**** Input data ****
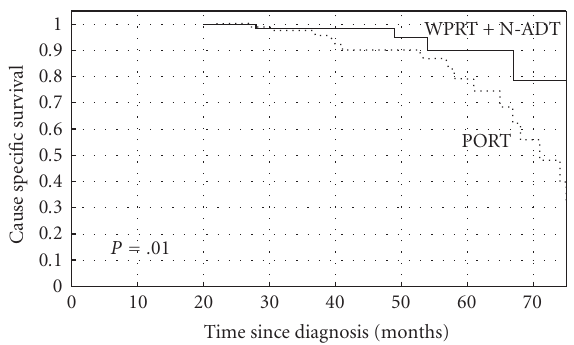
Figure 2: The Kaplan-Meier curves comparing cause specific survival (CSS) for patients at high-risk of nodal involvement, as defined in text receiving whole pelvic radiotherapy (WPRT) combined with neoadjuvant androgen deprivation therapy (N- ADT) or prostate radiotherapy only (PORT), ( P = . 01).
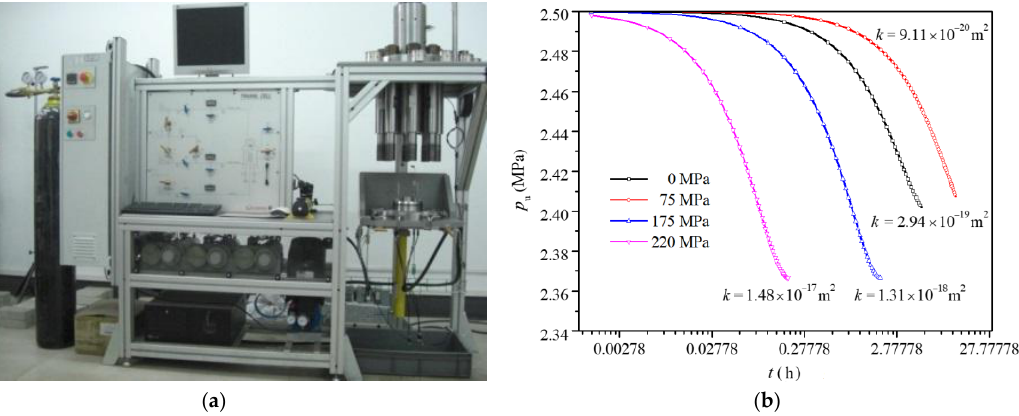
Figure 2. Coupled triaxial compression and two-phase flow testing system for low permeable rocks [34]: ( a ) Experimental facility by Research & Development; ( b ) Tested curves as an example.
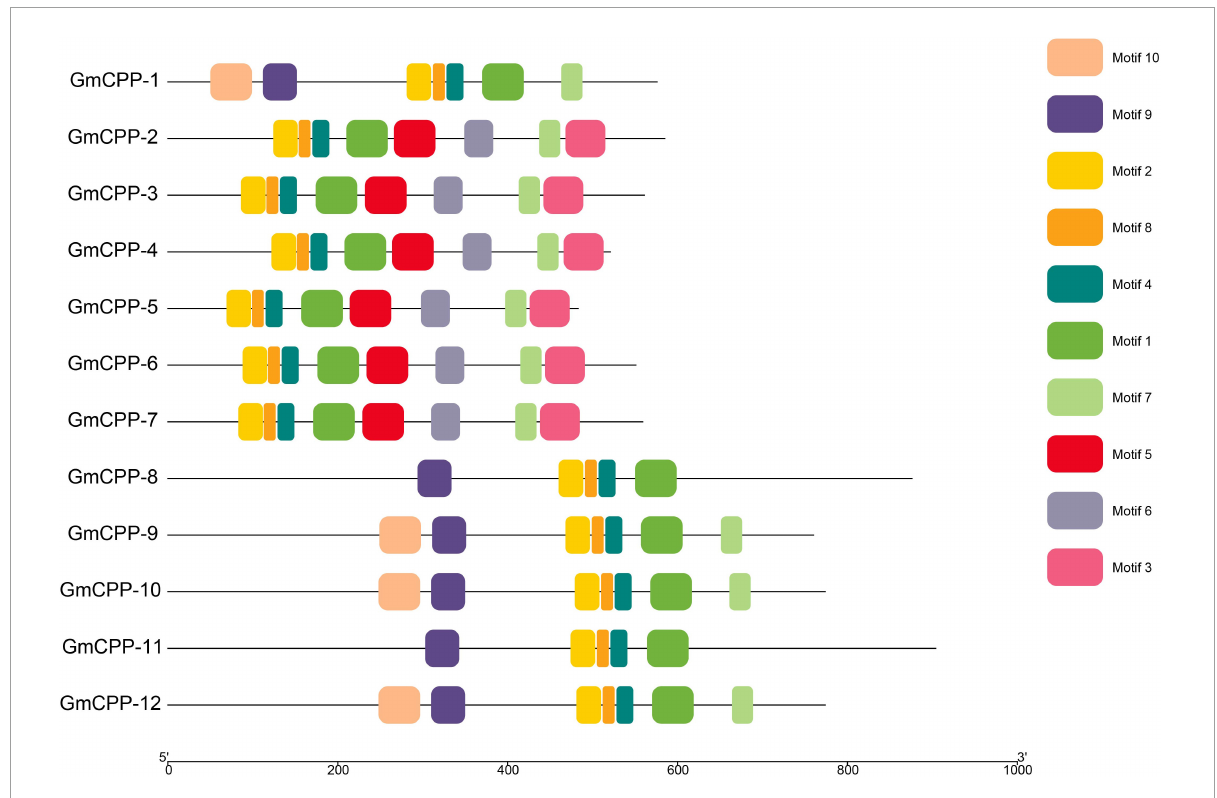
FIGURE4 Motifs in all GmCPP genes. Distribution of conserved motifs in GmCPP are presented in different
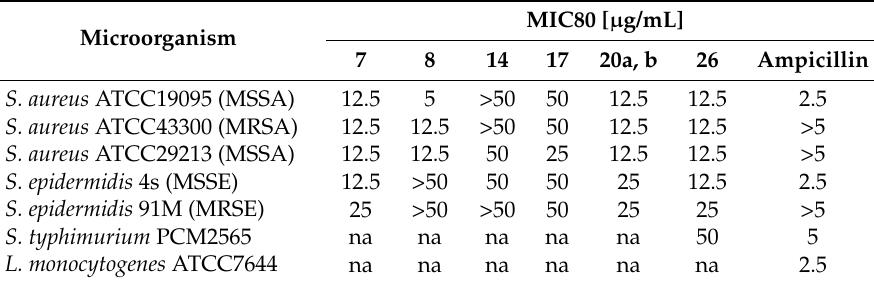
Table 2. Antibacterial activity of hops flavonoids and their derivatives.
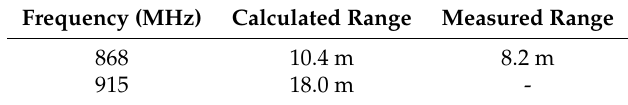
Table 1. Calculated and measured indoor read-range of the proposed flexible RFID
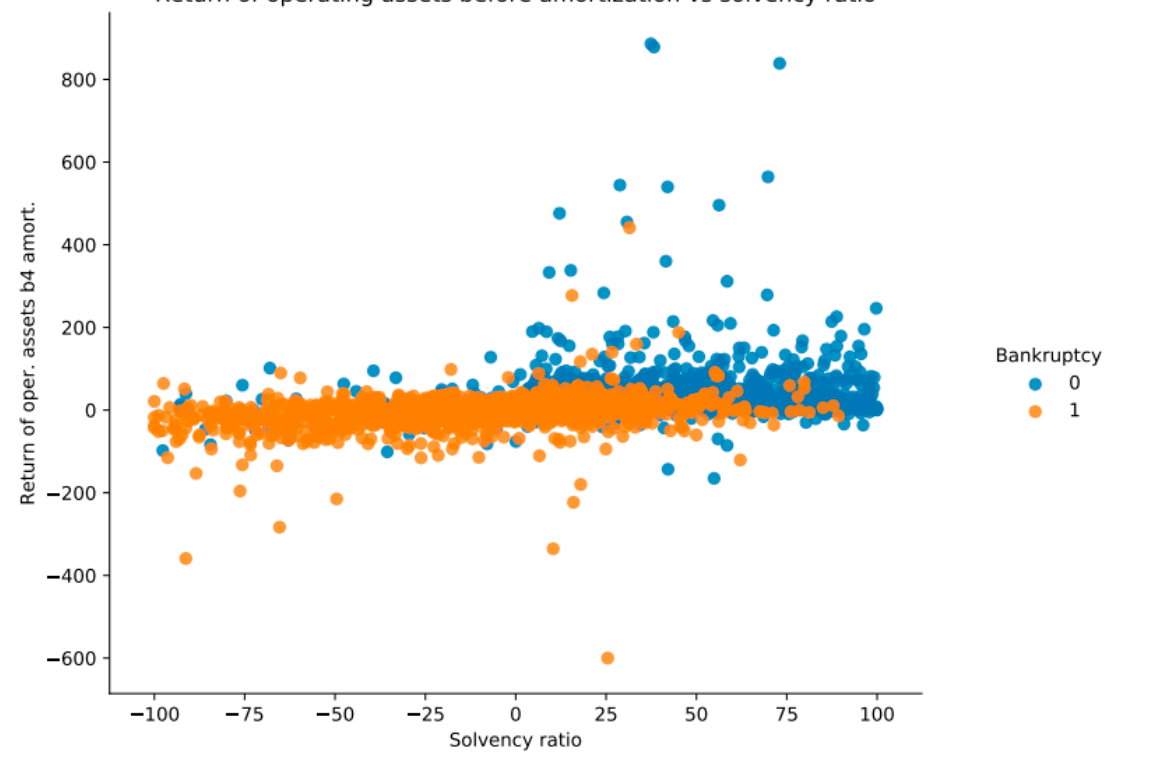
Figure 3. An illustration of the overlap between bankrupt cases in the profit first solvency space. The Receiver Operating Characteristics (ROC) curve is plotted with true positive rate (TPR) against the false positive rate (FPR) using the feedforward neural networks model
****
What the task asks
Give a single number: the count of lines above that include the word "Table".

Task result
2